The Asphalt Jungle

The Asphalt Jungle is the big daddy of the big caper movie, the inspiration for countless others from Kubrick's The Killing to Melville's Bob le Flambeur (and including three MGM films based on the original W. R. Burnett story). It is a brilliant, chilling thriller in which the anti-heroes are a group of criminals who plan and execute a million-dollar jewel heist. Hal Rosson's cinematography, which hauntingly captures the urban jungle from seedy dive to unattainable penthouse, as well as a central sequence that describes the heist with documentary-like precision, helped earn the film its critical tag: “American neorealism.” A number of fine performances include Sam Jaffe (who won the Venice Film Festival Best Actor award) as Dr.
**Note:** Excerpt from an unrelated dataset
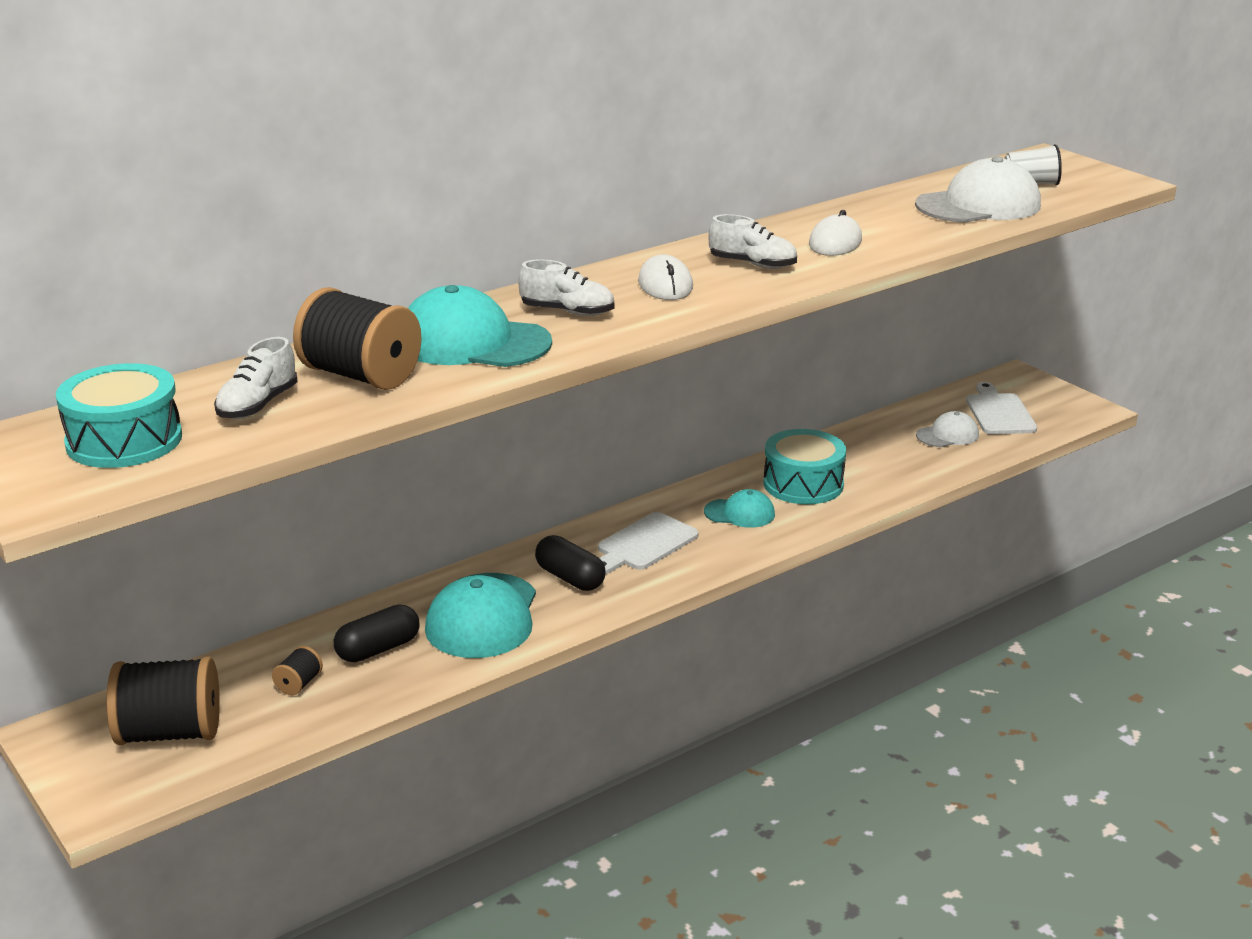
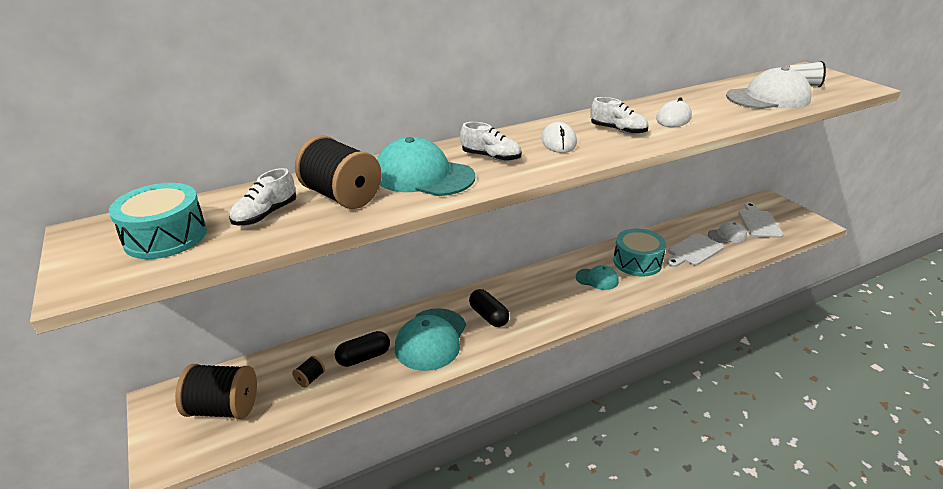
camera: 10 degrees right, 5 degrees up
white cutting board [598,512,699,574] -> white cutting board moved to [667,233,724,267]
Erwin Riedenschneider, alias Doc, the little German genius who masterminds the robbery and then falls prey to his own gluttony. Sterling Hayden as the small-time hoodlum, and Louis Calhern as a big-time lawyer, also contribute to a disquieting portrait of the new urban citizenry: hoods in three-piece suits who are every bit as greedy, and ultimately as weak, as the western bums who sought the Treasure of the Sierra Madre two years (and a century) earlier. The film is also notable for an early appearance by Marilyn Monroe, already memorable in a small role as Calhern's mistress.